# The Unapologetic Mathematician

## Local Extrema in Multiple Variables

Just like in one variable, we’re interested in local maxima and minima of a function $f:X\rightarrow\mathbb{R}$, where $X$ is an open region in $\mathbb{R}^n$. Again, we say that $f$ has a local minimum at a point $a\in X$ if there is some neighborhood $N$ of $a$ so that $f(a)\leq f(x)$ for all $x\in N$. A maximum is similarly defined, except that we require $f(a)\geq f(x)$ in the neighborhood. As I alluded to recently, we can bring Fermat’s theorem to bear to determine a necessary condition.

Specifically, if we have coordinates on $\mathbb{R}^n$ given by a basis $\{e_i\}_{i=1}^n$, we can regard $f$ as a function of the $n$ variables $x^i$. We can fix $n-1$ of these variables $x^i=a^i$ for $i\neq k$ and let $x^k$ vary in a neighborhood of $a^k$. If $f$ has a local extremum at $x=a$, then in particular it has a local extremum along this coordinate line at $x^k=a^k$. And so we can use Fermat’s theorem to draw conclusions about the derivative of this restricted function at $x^k=a^k$, which of course is the partial derivative $\frac{\partial f}{\partial x^k}\big\vert_{x=a}$.

So what can we say? For each variable $x^k$, the partial derivative $\frac{\partial f}{\partial x^k}$ either does not exist or is equal to zero at $x=a$. And because the differential subsumes the partial derivatives, if any of them fail to exist the differential must fail to exist as well. On the other hand, if they all exist they’re all zero, and so $df(a)=0$ as well. Incidentally, we can again make the connection to the usual coverage in a multivariable calculus course by remembering that the gradient $\nabla f(a)$ is the vector that corresponds to the linear functional of the differential $df(a)$. So at a local extremum we must have $\nabla f(a)=0$.

++++++++

__WRITTEN TASK 1__
Switch "luminance" to "brightness" in the records, and give back only the lines starting at the one containing "lowp vec4 textureColor = texture2D(input" and ending at the one containing "contre leurs oppresseurs, que", with nothing else in them altered.

__EXTRACTED MATERIAL__
++++++++

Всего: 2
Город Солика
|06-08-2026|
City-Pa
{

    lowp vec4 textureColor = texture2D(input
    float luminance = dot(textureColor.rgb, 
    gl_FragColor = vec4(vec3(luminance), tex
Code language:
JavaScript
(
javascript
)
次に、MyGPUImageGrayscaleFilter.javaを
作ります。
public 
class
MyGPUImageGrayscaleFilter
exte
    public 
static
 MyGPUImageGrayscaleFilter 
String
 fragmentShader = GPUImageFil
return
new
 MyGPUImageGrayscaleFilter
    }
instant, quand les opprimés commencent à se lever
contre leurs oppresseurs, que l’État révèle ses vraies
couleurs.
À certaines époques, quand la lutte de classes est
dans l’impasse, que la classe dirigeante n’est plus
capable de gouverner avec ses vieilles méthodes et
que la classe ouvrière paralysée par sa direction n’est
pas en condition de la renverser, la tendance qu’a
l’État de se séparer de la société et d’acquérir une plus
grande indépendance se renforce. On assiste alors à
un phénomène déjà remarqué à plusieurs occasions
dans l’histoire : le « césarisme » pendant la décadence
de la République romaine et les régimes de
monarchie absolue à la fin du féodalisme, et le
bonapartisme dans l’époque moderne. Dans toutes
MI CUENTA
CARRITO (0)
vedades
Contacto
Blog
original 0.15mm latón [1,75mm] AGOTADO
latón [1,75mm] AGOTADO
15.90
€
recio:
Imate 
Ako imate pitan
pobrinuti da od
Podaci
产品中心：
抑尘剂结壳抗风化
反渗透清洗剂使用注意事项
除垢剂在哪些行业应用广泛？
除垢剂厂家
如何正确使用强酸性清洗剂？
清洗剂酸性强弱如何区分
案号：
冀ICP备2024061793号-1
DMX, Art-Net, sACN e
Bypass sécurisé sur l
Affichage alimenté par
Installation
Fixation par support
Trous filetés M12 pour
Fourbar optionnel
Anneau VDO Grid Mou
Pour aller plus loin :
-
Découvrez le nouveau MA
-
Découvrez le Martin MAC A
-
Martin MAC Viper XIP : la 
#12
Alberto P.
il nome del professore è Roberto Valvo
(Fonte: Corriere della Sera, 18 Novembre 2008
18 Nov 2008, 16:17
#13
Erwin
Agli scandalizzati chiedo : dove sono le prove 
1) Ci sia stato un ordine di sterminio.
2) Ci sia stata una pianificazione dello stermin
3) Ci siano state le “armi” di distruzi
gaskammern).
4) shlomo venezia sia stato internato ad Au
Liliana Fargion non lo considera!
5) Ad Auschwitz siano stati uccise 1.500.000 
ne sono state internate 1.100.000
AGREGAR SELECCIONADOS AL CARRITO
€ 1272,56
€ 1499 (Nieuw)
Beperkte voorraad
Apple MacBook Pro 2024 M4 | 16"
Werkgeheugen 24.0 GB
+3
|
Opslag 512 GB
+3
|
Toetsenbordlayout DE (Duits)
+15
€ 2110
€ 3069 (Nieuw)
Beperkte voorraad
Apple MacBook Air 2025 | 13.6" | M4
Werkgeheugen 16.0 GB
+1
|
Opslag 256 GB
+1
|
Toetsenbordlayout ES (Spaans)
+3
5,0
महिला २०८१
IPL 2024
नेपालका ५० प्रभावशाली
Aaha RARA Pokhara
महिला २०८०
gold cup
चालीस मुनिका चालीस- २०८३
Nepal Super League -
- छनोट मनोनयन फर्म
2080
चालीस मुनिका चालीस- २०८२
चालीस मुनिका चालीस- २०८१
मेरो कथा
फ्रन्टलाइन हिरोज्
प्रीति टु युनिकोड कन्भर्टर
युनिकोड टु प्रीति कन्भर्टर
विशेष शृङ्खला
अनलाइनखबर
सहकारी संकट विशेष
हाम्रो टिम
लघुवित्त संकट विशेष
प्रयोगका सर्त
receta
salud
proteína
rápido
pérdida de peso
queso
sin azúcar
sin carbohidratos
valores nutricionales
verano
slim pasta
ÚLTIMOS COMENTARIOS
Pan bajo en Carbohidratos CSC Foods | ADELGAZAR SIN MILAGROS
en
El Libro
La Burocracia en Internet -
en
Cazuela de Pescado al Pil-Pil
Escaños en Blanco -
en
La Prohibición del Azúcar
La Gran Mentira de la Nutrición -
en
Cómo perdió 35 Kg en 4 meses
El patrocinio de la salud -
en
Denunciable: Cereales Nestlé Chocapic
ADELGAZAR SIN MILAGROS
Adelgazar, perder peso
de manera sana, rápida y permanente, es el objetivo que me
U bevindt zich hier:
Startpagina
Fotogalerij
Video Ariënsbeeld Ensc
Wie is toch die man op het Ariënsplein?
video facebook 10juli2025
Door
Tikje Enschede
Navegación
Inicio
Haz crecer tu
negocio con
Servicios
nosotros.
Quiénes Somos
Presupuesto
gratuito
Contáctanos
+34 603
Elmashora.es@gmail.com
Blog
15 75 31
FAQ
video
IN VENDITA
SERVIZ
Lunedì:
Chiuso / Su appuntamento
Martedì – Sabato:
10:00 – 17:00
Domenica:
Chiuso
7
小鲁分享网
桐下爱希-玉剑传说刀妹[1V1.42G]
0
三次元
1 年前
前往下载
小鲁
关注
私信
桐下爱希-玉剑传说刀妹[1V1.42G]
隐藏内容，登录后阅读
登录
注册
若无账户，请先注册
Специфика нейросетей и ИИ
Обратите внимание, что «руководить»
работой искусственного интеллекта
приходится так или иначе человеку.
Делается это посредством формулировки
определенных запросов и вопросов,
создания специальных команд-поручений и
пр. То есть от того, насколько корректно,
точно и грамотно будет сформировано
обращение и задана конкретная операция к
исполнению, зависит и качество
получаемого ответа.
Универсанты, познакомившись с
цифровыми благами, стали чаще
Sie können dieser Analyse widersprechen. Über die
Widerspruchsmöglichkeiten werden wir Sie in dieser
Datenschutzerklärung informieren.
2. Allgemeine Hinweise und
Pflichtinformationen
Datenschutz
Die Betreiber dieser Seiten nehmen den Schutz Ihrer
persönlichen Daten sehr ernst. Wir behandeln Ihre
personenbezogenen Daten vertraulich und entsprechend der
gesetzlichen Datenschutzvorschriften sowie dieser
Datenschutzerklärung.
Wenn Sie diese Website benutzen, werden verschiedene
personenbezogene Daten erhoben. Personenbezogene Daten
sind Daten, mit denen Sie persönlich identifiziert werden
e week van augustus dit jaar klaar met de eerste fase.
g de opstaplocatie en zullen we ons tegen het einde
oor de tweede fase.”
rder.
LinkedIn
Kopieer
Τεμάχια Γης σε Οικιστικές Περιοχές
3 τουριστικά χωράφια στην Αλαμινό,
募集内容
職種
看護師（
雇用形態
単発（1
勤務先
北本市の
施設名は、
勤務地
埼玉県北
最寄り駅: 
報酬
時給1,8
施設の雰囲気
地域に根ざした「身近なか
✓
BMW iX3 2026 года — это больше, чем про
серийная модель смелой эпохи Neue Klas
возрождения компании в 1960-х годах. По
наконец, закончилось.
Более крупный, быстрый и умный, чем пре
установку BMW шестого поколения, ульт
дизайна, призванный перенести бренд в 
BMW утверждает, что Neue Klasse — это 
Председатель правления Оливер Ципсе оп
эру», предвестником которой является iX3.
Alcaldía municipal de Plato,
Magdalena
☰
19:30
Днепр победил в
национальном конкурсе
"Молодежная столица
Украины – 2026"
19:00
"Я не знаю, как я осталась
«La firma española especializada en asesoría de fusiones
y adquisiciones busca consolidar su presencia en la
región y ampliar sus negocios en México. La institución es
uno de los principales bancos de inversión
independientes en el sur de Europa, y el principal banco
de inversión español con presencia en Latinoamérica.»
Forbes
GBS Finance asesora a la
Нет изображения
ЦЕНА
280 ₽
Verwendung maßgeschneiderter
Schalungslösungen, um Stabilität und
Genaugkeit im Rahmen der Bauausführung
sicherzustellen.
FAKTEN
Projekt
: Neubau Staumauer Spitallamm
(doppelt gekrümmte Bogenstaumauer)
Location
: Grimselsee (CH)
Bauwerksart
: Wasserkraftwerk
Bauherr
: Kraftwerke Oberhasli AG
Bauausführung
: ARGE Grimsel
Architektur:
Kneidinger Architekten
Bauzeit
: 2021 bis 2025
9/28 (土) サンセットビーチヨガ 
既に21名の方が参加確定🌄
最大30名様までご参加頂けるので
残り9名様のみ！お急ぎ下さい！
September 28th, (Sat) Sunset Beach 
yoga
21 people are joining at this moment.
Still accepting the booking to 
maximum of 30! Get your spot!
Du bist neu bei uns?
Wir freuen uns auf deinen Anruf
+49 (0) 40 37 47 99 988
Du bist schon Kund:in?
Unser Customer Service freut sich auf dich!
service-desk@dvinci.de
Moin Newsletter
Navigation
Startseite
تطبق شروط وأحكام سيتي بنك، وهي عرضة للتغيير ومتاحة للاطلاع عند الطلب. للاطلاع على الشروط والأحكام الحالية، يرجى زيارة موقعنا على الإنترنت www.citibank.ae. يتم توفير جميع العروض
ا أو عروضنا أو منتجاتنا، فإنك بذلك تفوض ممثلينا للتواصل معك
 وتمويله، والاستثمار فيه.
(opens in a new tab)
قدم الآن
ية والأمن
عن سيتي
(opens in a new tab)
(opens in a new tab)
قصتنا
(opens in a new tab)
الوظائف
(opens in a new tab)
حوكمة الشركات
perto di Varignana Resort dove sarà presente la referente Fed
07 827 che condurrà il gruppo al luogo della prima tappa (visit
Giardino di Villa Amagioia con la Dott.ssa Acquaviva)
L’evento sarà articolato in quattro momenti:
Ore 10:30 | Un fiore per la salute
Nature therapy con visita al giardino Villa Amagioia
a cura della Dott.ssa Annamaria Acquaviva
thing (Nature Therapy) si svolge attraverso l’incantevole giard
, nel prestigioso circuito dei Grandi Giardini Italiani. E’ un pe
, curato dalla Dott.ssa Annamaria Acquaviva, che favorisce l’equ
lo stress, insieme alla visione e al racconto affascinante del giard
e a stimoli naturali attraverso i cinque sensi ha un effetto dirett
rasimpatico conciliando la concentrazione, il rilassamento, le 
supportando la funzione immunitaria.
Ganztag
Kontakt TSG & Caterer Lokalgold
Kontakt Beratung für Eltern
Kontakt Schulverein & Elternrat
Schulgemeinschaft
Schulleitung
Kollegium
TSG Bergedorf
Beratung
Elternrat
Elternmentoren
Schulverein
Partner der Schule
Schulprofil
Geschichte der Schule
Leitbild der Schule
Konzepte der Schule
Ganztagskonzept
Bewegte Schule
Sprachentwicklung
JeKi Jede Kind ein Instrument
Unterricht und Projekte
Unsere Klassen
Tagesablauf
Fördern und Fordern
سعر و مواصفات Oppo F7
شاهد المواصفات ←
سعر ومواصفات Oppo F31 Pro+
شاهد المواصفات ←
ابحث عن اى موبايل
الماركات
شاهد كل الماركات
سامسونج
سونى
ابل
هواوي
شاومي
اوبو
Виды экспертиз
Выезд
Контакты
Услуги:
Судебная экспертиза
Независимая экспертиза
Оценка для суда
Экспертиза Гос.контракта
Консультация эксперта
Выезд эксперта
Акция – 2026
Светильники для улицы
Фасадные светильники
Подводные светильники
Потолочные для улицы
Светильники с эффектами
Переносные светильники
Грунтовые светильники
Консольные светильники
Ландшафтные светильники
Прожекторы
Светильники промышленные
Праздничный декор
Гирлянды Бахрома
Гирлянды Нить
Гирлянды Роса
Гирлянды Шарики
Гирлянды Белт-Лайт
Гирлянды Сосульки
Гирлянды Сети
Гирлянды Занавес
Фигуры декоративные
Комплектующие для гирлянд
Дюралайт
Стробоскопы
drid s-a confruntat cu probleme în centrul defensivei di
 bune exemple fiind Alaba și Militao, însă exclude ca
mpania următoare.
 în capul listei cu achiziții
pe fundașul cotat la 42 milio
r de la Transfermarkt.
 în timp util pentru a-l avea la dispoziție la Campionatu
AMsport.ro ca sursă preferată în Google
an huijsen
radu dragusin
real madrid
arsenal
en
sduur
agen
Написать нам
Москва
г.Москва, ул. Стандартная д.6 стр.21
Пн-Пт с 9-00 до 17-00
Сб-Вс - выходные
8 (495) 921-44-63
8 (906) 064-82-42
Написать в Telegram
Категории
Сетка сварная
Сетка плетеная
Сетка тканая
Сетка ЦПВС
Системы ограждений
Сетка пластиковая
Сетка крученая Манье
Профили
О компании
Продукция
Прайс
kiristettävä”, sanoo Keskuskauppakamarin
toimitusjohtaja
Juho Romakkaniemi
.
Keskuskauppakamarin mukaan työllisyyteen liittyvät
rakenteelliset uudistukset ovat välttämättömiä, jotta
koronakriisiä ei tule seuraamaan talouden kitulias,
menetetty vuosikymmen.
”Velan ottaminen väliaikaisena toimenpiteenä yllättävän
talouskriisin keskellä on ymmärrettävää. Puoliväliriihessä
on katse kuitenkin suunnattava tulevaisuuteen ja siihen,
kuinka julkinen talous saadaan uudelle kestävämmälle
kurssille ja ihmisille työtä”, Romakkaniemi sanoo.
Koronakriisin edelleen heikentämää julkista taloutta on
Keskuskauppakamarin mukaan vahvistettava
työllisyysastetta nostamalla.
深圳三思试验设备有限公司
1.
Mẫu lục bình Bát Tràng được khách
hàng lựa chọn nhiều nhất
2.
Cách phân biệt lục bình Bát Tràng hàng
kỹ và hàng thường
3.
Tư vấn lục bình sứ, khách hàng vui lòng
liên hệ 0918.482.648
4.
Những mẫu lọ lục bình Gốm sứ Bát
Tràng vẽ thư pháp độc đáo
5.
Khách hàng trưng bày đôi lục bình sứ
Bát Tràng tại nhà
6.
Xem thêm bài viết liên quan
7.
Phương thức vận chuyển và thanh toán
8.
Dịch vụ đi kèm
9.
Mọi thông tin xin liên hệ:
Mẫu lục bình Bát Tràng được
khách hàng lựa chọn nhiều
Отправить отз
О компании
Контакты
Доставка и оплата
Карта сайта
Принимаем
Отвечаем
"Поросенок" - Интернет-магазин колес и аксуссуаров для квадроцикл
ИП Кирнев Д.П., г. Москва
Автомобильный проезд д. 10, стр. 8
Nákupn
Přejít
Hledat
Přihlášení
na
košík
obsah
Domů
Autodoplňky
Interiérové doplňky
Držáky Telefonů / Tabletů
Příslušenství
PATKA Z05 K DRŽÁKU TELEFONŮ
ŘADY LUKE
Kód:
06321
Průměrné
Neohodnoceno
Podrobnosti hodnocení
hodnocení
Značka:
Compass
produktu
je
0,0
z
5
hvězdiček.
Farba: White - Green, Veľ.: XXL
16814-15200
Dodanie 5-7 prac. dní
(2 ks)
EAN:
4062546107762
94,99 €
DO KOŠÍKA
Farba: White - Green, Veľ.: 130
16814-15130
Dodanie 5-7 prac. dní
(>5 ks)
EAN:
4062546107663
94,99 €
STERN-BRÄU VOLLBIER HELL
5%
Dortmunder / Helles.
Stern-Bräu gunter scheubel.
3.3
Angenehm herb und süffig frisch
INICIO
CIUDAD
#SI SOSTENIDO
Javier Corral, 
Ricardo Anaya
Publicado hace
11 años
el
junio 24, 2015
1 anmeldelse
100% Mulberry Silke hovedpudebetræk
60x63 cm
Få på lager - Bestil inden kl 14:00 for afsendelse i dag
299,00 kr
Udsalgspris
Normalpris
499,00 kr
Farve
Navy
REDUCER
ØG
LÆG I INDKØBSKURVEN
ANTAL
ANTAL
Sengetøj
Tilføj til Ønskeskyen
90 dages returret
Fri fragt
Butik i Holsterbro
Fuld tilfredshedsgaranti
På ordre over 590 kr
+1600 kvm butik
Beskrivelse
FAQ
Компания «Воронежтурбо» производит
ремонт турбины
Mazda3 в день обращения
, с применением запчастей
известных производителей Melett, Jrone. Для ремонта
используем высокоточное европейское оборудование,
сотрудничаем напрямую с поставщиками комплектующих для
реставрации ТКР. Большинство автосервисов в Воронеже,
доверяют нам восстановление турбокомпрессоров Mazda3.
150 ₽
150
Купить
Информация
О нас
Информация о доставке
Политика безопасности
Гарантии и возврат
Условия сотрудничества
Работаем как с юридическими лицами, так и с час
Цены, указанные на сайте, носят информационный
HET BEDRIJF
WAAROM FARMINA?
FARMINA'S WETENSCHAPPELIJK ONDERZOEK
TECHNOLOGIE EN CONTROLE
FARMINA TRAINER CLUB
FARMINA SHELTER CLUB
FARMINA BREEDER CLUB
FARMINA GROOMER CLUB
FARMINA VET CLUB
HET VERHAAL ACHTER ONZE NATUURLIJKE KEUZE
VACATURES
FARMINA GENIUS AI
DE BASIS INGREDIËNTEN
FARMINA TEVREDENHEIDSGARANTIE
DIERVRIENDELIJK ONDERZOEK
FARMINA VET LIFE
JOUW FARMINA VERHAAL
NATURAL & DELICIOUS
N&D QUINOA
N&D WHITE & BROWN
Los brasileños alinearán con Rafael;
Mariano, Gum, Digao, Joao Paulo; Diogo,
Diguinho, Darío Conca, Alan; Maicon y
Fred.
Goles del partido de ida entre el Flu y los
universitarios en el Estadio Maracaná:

++++++++

__WRITTEN TASK 2__
Proceed with the passage on local extrema in multiple variables, beginning right after its final sentence.

__TASK OUTPUT 1__
    lowp vec4 textureColor = texture2D(input
    float brightness = dot(textureColor.rgb, 
    gl_FragColor = vec4(vec3(brightness), tex
Code language:
JavaScript
(
javascript
)
次に、MyGPUImageGrayscaleFilter.javaを
作ります。
public 
class
MyGPUImageGrayscaleFilter
exte
    public 
static
 MyGPUImageGrayscaleFilter 
String
 fragmentShader = GPUImageFil
return
new
 MyGPUImageGrayscaleFilter
    }
instant, quand les opprimés commencent à se lever
contre leurs oppresseurs, que l’État révèle ses vraies

__TASK OUTPUT 2__
As was the case with Fermat’s theorem, this provides a necessary, but not a sufficient condition to have a local extremum. Anything that can go wrong in one dimension can be copied here. For instance, we could define $f(x,y)=x^2+y^3$. Then we find $df=2x\,dx+3y^2\,dy$, which is zero at $(0,0)$. But any neighborhood of this point will contain points $(0,t)$ and $(0,-t)$ for small enough $t>0$, and we see that $f(0,t)>f(0,0)>f(0,-t)$, so the origin cannot be a local extremum.

But weirder things can happen. We might ask that $f$ have a local minimum at $a$ along any line, like we tried with directional derivatives. But even this can go wrong. If we define

$\displaystyle f(x,y)=(y-x^2)(y-3x^2)=y^2-4x^2y+3x^4$

we can calculate

$\displaystyle df=\left(-8xy+12x^3\right)dx+\left(2y-4x^2\right)dy$

which again is zero at $(0,0)$. Along any slanted line through the origin $y=kx$ we find

\displaystyle\begin{aligned}f(t,kt)&=3t^4-4kt^3+k^2t^2\\\frac{d}{dt}f(t,kt)&=12t^3-12kt^2+2k^2t\\\frac{d^2}{dt^2}f(t,kt)&=36t^2-24kt+2k^2\end{aligned}

and so the second derivative is always positive at the origin, except along the $x$-axis. For the vertical line, we find

\displaystyle\begin{aligned}f(0,t)&=t^2\\\frac{d}{dt}f(t,kt)&=2t\\\frac{d^2}{dt^2}f(t,kt)&=2\end{aligned}

so along all of these lines we have a local minimum at the origin by the second derivative test. And along the $x$-axis, we have $f(x,0)=3x^4$, which has the origin as a local minimum.

Unfortunately, it’s still not a local minimum in the plane, since any neighborhood of the origin must contain points of the form $(t,2t^2)$ for small enough $t$. For these points we find

$\displaystyle f(t,2t^2)=-t^4<0=f(0,0)$

and so $f$ cannot have a local minimum at the origin.

What we’ll do is content ourselves with this analogue and extension of Fermat’s theorem as a necessary condition, and then develop tools that can distinguish the common behaviors near such critical points, analogous to the second derivative test.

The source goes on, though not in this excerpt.